Note: One solid reason for disabling autocomplete of passwords is for CSRF prevention as outlined here.

Consider the following:

<form action="login.asp" method="post" class="form-horizontal" name="login-form" role="form" autocomplete="off">
  <input type="hidden" name="<%=STATIC_CSRF_TOKEN_NAME%>" value="<%=AntiXssInstance.HtmlAttributeEncode(GetExternalCSRFToken())%>" />
  <input type="email" class="form-control" id="email" name="email" placeholder="Email address">

  <input type="password" class="form-control" id="password" name="password" placeholder="Password">

  <button type="submit" class="btn btn-success">Login</button>
</form>

Now compare it with this:

<form action="login.asp" method="post" class="form-horizontal" name="login-form" role="form" autocomplete="off">
  <input type="hidden" name="<%=CSRF_TOKEN_NAME%>" value="<%=GetExternalCSRFToken()%>" />
  <input type="email" class="form-control" id="email" name="email" placeholder="Email address">

  <input type="password" style="display: none;" id="password-breaker" />
  <input type="password" class="form-control" id="password" name="password" placeholder="Password">

  <button type="submit" class="btn btn-success">Login</button>
</form>

Notice how I'm doubling up on password fields, but the one that contains the value I actually want to process will be properly named. Hence, the predictable manner in which browsers like Google Chrome "override" the autocomplete="off" attribute is by searching for <input type="password" /> that comes immediately after the login ID field for which the browser has stored the user's password. This is why this attribute doesn't seem to be working in certain browsers, including Chrome.
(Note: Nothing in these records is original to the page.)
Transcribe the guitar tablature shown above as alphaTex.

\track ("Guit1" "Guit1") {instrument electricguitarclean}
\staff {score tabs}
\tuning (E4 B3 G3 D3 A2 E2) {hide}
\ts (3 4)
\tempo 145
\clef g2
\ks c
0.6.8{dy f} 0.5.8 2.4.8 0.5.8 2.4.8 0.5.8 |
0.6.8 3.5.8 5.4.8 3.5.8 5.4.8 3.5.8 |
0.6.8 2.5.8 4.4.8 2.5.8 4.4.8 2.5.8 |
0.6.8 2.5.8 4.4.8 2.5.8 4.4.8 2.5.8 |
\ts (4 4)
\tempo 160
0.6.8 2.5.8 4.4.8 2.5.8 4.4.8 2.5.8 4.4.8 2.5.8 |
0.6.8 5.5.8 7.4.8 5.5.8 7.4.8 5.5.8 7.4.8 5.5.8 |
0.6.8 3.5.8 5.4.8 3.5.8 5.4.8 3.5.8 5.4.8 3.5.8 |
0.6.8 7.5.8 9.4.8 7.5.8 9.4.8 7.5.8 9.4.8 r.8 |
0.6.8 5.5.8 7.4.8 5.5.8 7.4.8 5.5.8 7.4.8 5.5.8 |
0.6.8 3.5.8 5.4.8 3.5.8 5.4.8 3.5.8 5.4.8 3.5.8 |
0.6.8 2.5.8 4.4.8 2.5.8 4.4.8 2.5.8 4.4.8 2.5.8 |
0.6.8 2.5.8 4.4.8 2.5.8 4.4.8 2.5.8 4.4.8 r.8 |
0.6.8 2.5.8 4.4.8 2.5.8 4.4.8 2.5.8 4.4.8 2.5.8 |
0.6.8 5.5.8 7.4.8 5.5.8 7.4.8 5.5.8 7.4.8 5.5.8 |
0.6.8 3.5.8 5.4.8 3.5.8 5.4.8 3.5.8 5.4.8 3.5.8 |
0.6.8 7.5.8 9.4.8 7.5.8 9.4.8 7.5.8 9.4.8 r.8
However, by using this approach I've outlined, it essentially tricks the browser into pre-filling that #password-breaker field (which we're not going to use) with the user's password and leaves the actual #password field blank.

I haven't tested this in every possible browser and version as of yet, but I find it now to be a reasonable "cross-browser" compatibility workaround and complementary step to solely relying on the non-working autocomplete attribute.